Dabei fängt alles noch recht vielversprechend an: Genau wie in Activisions "Wu-Tang" (und unzähligen Easterns) wird der weise Meister (hier Jackies Großvater) von üblen Schurken entführt, welche der in Wirklichkeit gar nicht mehr so jugendliche Held durch die ganze Stadt verfolgt. Auch die Idee, Jackies Umgebung in das Spiel mit einzubeziehen, wäre gar nicht verkehrt - Trademark Moves wie das Hochlaufen einer Zimmerwand oder das Prügeln mit den absurdesten Gegenständen (Fische, Mülltonnendeckel...) finden sich in fast jedem Jackie-Chan-Film.

Wenn sie jedoch so lieblos umgesetzt werden wie hier, könnte man ebensogut darauf verzichten. Das ganze Schlamassel beginnt damit, daß von vornherein keine Analogsteuerung unterstützt wird. Jackie bewegt sich hölzern in 8 Richtungen und kennt nur eine Laufgeschwindigkeit. Trifft er dann auf die ebenso mager animierten Gegner, läßt er die Fäuste und Füße in einigen wenigen Combos sprechen oder bedient sich erschreckend unspektakulärer Würfe. Da dies vermutlich immer noch nicht ausreichen würde, um einen echten Chan-Fan wie mich auf die Bretter zu schicken, streuten die Entwickler zahlreiche Instant-Tode ein: Man joggt einen Bürgersteig entlang, bleibt an einem Wasserrohr (!) hängen, will einen Schritt zur Seite machen (woraus bei der digitalen Steuerung praktisch ein Sprung wird) und gerät mit einem Bein auf die Straße. Natürlich rumpelt just in diesem Moment ein Auto heran, das den armen Jackie kurzerhand überfährt, wodurch auf der Stelle eine der anfangs 3 Filmklappen (Spielerleben) verloren ist. Immer noch nicht genug? Na schön. Wie klingt das: Nach jedem Tod lädt das Spiel rund zwanzig Sekunden lang die selbe (!!!) Szene nochmals in den Speicher. Argh!

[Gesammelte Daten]
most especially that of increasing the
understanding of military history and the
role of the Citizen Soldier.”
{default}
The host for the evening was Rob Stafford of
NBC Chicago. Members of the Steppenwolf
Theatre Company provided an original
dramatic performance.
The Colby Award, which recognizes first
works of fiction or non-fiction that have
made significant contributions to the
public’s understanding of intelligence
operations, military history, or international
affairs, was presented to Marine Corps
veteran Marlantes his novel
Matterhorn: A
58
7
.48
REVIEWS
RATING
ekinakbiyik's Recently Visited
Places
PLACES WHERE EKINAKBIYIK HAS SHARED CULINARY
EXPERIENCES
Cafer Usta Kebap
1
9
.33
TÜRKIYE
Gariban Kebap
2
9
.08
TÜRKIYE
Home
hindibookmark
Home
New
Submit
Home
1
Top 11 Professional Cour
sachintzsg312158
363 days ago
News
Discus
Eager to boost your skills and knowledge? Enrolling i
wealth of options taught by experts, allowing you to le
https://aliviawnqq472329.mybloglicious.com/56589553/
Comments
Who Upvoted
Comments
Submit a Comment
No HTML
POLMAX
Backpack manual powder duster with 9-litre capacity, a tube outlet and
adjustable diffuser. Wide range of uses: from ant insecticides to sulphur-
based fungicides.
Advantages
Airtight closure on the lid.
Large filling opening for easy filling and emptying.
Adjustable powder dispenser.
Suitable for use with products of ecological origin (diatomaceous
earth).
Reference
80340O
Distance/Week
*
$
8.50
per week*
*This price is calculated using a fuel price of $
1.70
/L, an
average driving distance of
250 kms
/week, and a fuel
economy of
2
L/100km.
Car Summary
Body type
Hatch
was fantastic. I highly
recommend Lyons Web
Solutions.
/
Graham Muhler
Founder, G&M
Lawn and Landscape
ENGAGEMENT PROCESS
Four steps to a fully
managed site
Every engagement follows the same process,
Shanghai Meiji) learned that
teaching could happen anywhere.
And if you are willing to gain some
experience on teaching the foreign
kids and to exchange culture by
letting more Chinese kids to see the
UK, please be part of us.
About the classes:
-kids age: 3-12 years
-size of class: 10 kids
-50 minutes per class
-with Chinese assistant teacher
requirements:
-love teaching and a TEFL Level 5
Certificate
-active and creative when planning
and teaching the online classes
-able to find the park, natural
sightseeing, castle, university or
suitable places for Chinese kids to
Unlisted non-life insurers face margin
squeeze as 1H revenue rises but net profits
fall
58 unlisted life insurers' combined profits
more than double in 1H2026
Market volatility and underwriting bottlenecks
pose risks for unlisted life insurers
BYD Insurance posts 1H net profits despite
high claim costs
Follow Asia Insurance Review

*Arbeitsauftrag*: Schreiben Sie aus der Spielbesprechung den Abschnitt wörtlich ab, der mit den Worten „Dabei fängt alles“ beginnt und nach den Worten „fast jedem Jackie-Chan-Film.“ endet.

*Lösung*:
Dabei fängt alles noch recht vielversprechend an: Genau wie in Activisions "Wu-Tang" (und unzähligen Easterns) wird der weise Meister (hier Jackies Großvater) von üblen Schurken entführt, welche der in Wirklichkeit gar nicht mehr so jugendliche Held durch die ganze Stadt verfolgt. Auch die Idee, Jackies Umgebung in das Spiel mit einzubeziehen, wäre gar nicht verkehrt - Trademark Moves wie das Hochlaufen einer Zimmerwand oder das Prügeln mit den absurdesten Gegenständen (Fische, Mülltonnendeckel...) finden sich in fast jedem Jackie-Chan-Film.